Motorola Mobility’s Reverse Migration
In the largest single employer influx to Chicago in decades, cellphone and communications technology maker Motorola Mobility announced a move of their operation with its 3,000 employees away from suburban Libertyville to the Mart. A rare reverse of the decades-long commercial trend emptying city centers in favor of suburban locales, the move came soon after the company had been acquired in a $12 billion deal by internet search engine and applications giant Google. The moving and build-out costs alone are $300 million, as the merged company’s product design and hardware engineers. More or less, this means Motorola’s efforts in the rapidly-changing mobile device market will be footed in downtown Chicago, suggesting that 3,000 jobs could be just the ground floor number.
Make Room, Make Room
When a single-building tenant needs 600,000 square feet, chances are that means changes for existing tenants. No exception in this deal, as debt collection firm Harris & Harris can attest. The deal pushed an early end to their lease in the Mart, occupying 68,000 sq. ft. of office space, said Harris & Harris CEO Arnie Harris. The firm received a “substantial” sum to terminate the lease early according to Harris, and the company quickly found new digs about one mile south at 111 W. Jackson, a 24-story tower brought out of foreclosure in March of last year.

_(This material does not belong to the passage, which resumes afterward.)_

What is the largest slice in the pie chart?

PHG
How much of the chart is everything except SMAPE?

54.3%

Downtown Chicago Picking Up Steam
Downtown Chicago vacancy overall fell to 14.8 percent at midyear, down from 15.9 percent a year earlier, according to CBRE Inc. Like most urban centers in the US, downtown remains a tenants’ market, but some feel this is changing as suggested by the Mart upheaval. The 88.5% occupied Mart itself is expected by some to be in the news again soon as the subject of another blockbuster deal: its own sale.
“If you were going to decide that you wanted to sell the building, doing it with some big, positive momentum is the time to do it,” said Bruce Miller, a managing director at Chicago-based real estate firm Jones Lang LaSalle Inc., who sells office buildings.

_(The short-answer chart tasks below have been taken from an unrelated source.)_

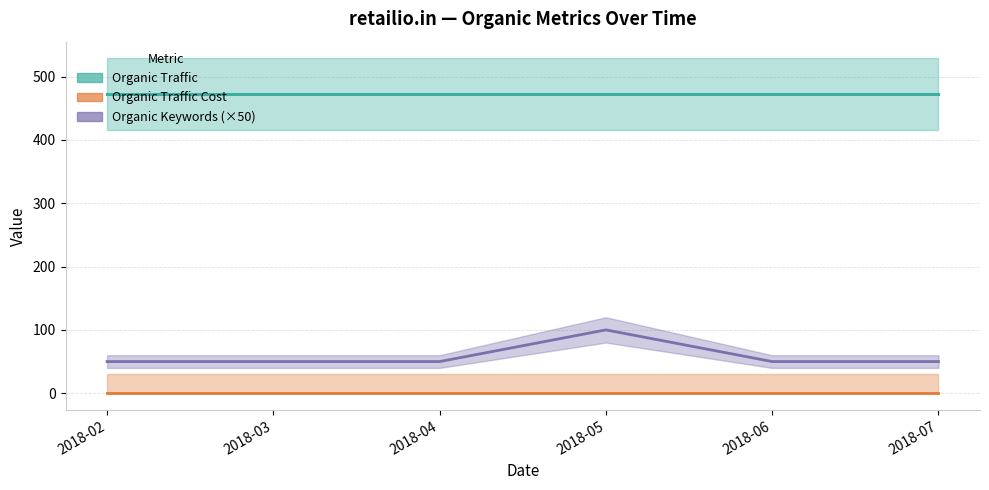

Reading left to right, what are all the values shown in this chart?

Organic Traffic: 472	472	472	472	472	472
Organic Traffic Cost: 0	0	0	0	0	0
Organic Keywords (×50): 50	50	50	100	50	50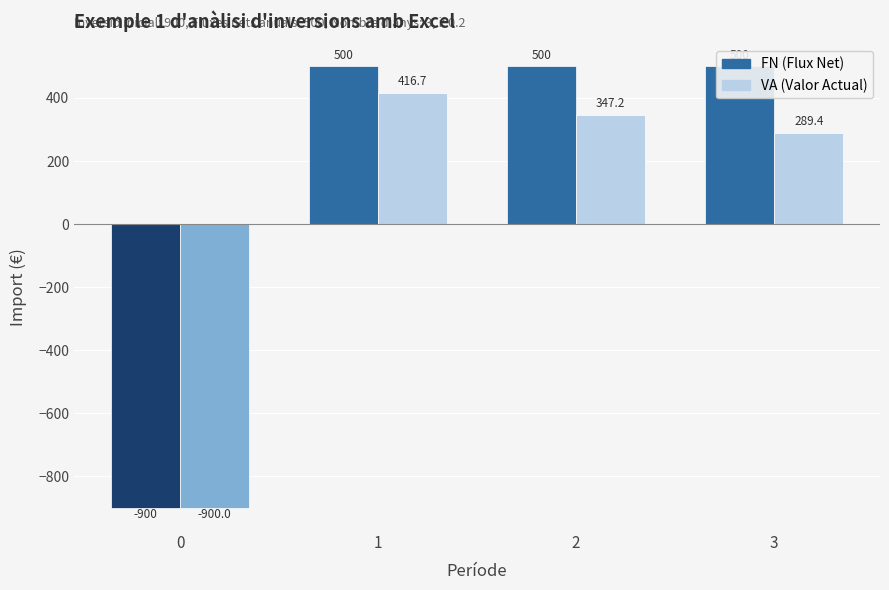

How many bars are there in each group?

2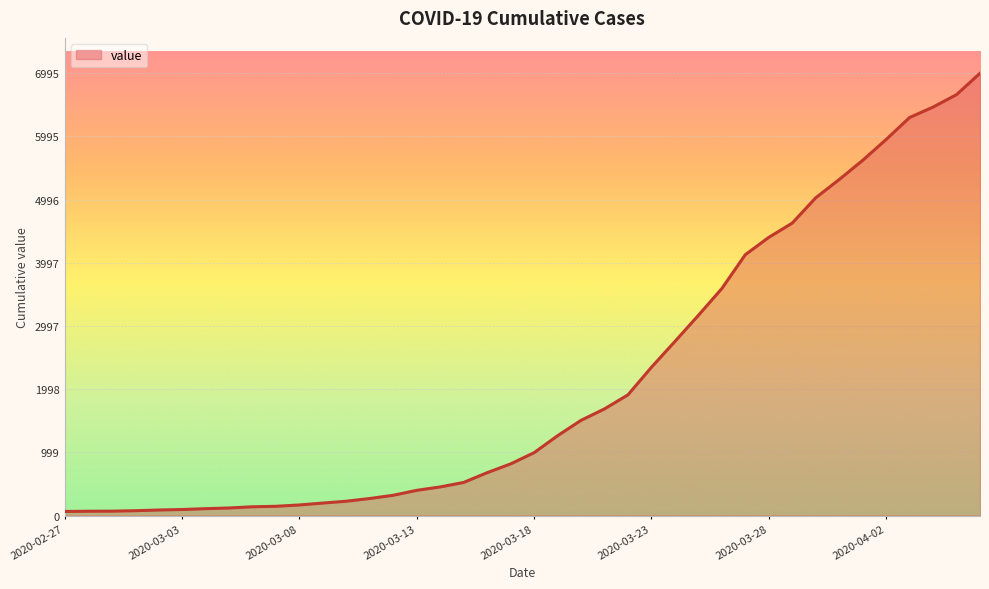

What is the sum of all values?

85677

The Merchandise Mart was 88.5 percent occupied at the end of the second quarter, according to a Vornado quarterly report.

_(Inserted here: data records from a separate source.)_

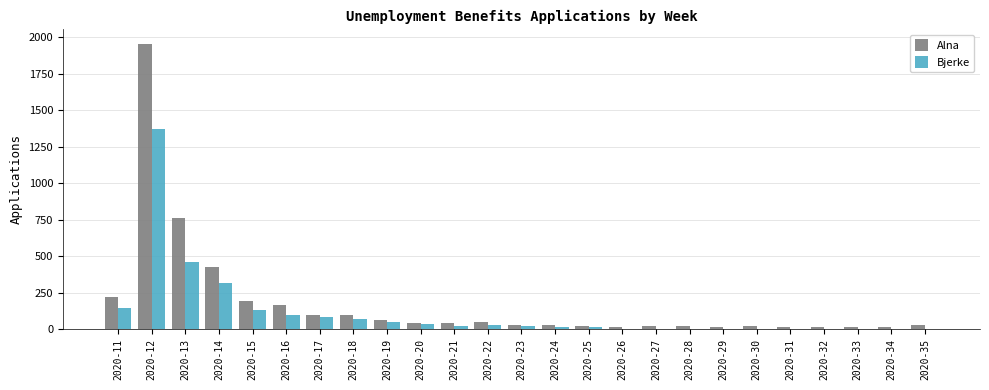

At which label does Bjerke first exceed 19?

2020-11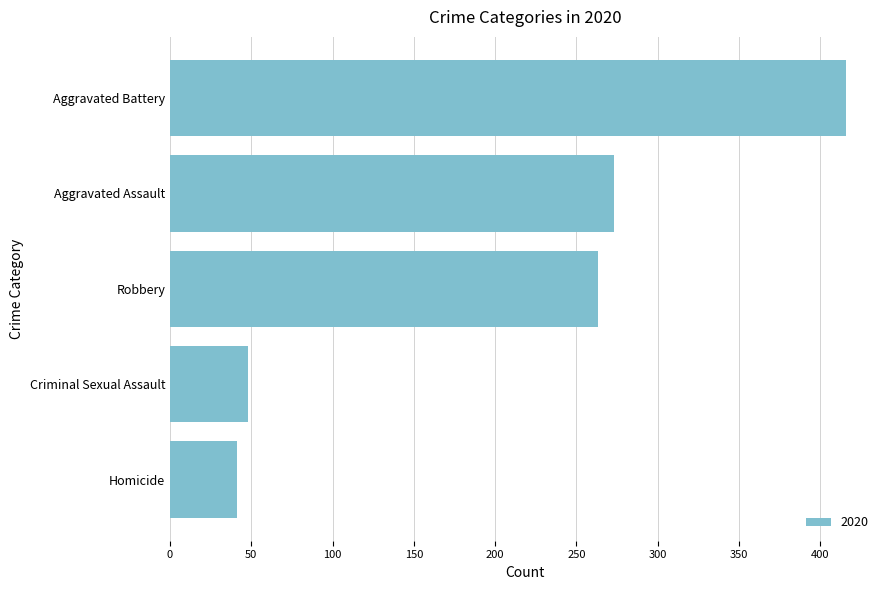

Reading bottom to top, transcribe all the data shown in this chart.

Homicide=41	Criminal Sexual Assault=48	Robbery=263	Aggravated Assault=273	Aggravated Battery=416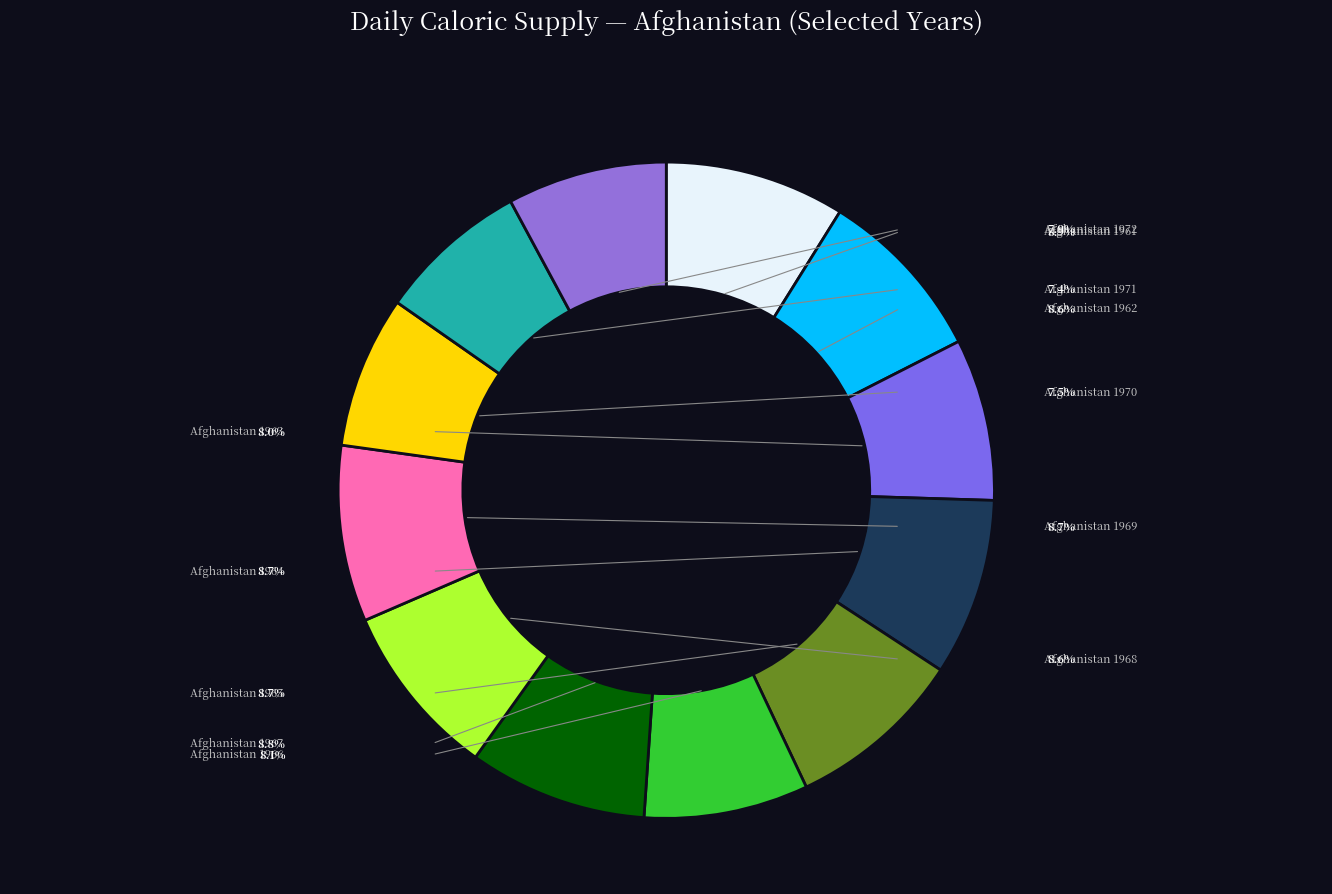

The Afghanistan 1962 slice represents 2% of the pie. True or false?

False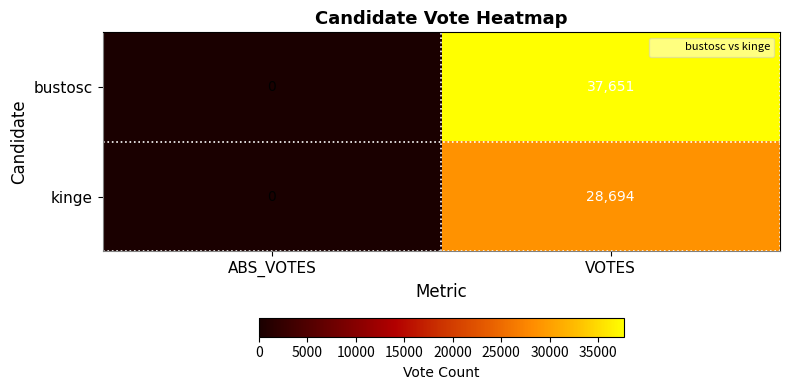

Reading left to right, transcribe all the data shown in this chart.

bustosc: ABS_VOTES=0	VOTES=37651
kinge: ABS_VOTES=0	VOTES=28694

Vornado almost sold the building two years ago, and lately has been shedding properties to streamline its portfolio. In September 2010, Vornado confirmed it wanted to unload the property as part of a sale of its Merchandise Mart Properties Inc. division. But a $1.25 billion deal for the business fell apart.
Vornado in January sold the property next to the Mart, the former Apparel Center at 350 N. Orleans St., to San Francisco-based private real estate company Shorenstein Properties LLC for $228 million. But the company has said it plans to hold onto the Mart for the time being.
Adaptive re-use, technology, commercial property and jobs. Thus is a 21st century economy made.